NFL
Animal cruelty warrants issued for Chiefs’ Buggs
Two misdemeanor warrants have been filed against Kansas City Chiefs defensive lineman Isaiah Buggs in Tuscaloosa County, Alabama, on charges of cruelty to dogs in the second degree.
According to court documents, the Tuscaloosa Police Department received a report that two dogs were being left on the back porch of a home being rented by Buggs. Officers and animal control found a gray and white pit bull and a black rottweiler on a screened-in back porch with no access to food or water.
Both dogs appeared malnourished and neglected, and the residence appeared to be abandoned. Witnesses told police Buggs had recently moved from the house. Both dogs were seized, and the pit bull eventually was euthanized.
Buggs’ agent, Trey Robinson, denied the charges and alleged his client is a victim of an ongoing “subversive campaign” to force the closure of the hookah lounge he owns in Tuscaloosa.
“Under no circumstance does Mr. Buggs condone the mistreatment of any animal,” Robinson said in a statement. “The dogs at issue did not belong to him and he was unaware they remained at the property in question.”
Robinson said in his statement that Buggs was arrested at his hookah lounge on misdemeanor charges “on two separate occasions in the past two months, but each time no public record was made of these arrests.”
He said the city of Tuscaloosa “used the threat of pursuing and publicizing both the allegations filed today and these arrests as leverage against Mr. Buggs by offering to drop and not pursue them in exchange for his voluntary surrender of his business license.”
Robinson said Buggs “declined the City’s offer as he has serious concerns about the City’s and Police Department’s motivation for deciding to target his business, which he plans to bring to light as part of his defense of the allegations and charges filed against him and his reputation and business.”
Buggs, 27, played three seasons with the Pittsburgh Steelers and two with the Detroit Lions before joining the Chiefs in January as a practice squad player. The Chiefs re-signed Buggs to a futures contract in February.
This is the latest in a series of legal troubles involving Chiefs players this offseason.
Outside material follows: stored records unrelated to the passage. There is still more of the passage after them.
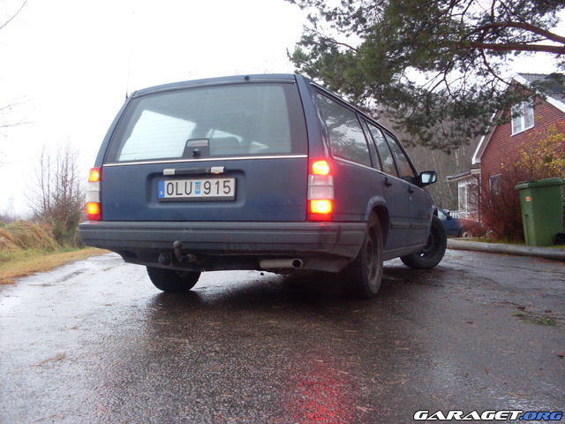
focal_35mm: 38
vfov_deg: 37.7
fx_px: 620
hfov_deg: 49.0
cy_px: 212
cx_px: 282
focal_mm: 6.3
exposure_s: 1/15
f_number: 2.8
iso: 200
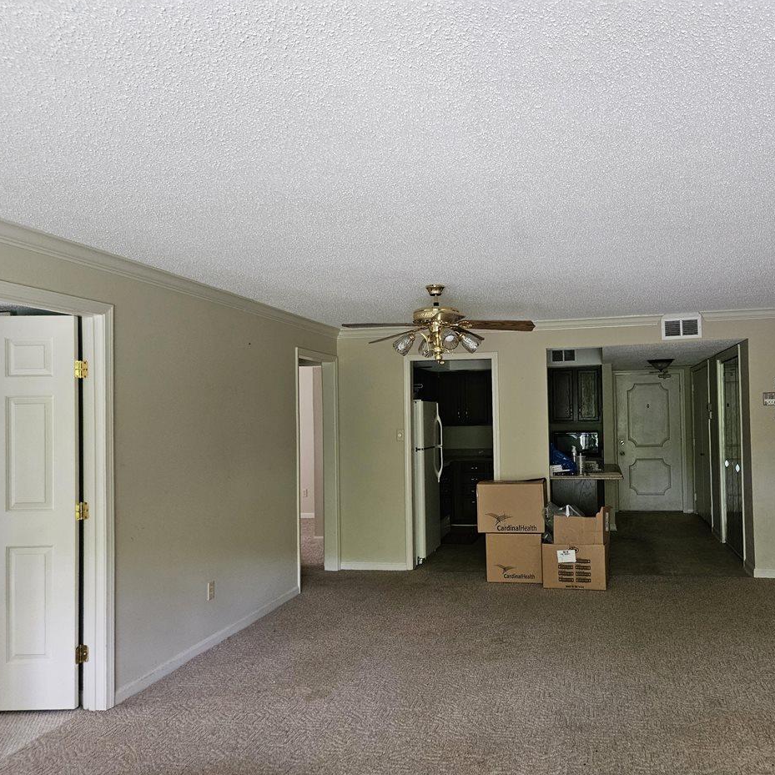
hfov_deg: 56.6
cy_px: 390
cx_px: 485
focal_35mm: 28
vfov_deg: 57.3
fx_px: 709
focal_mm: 5.4
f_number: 1.8
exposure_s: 1/40
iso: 500
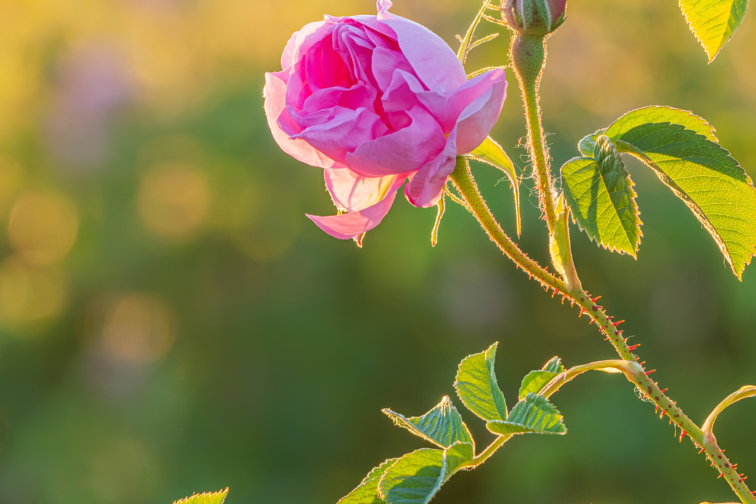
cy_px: 242
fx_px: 12704
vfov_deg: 2.3
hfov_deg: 3.4
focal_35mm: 605
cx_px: 496
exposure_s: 1/50
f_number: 11
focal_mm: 300
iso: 320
Wide receiver Rashee Rice was arrested in Dallas in March for his involvement in a six-car crash that injured at least seven people. Police say Rice was driving 119 mph on a freeway before causing the crash. Rice is facing one count of aggravated assault, one count of collision involving serious bodily injury and six counts of collision involving injury.
Rice is also a suspect in an alleged assault that injured a man in a Dallas nightclub. The man does not want police to file charges, however. That investigation remains ongoing, Dallas police said earlier this month.
Offensive linemen Wanya Morris and Chukwuebuka Godrick, meanwhile, were arrested recently in Johnson County, Kansas, on misdemeanor possession of marijuana charges.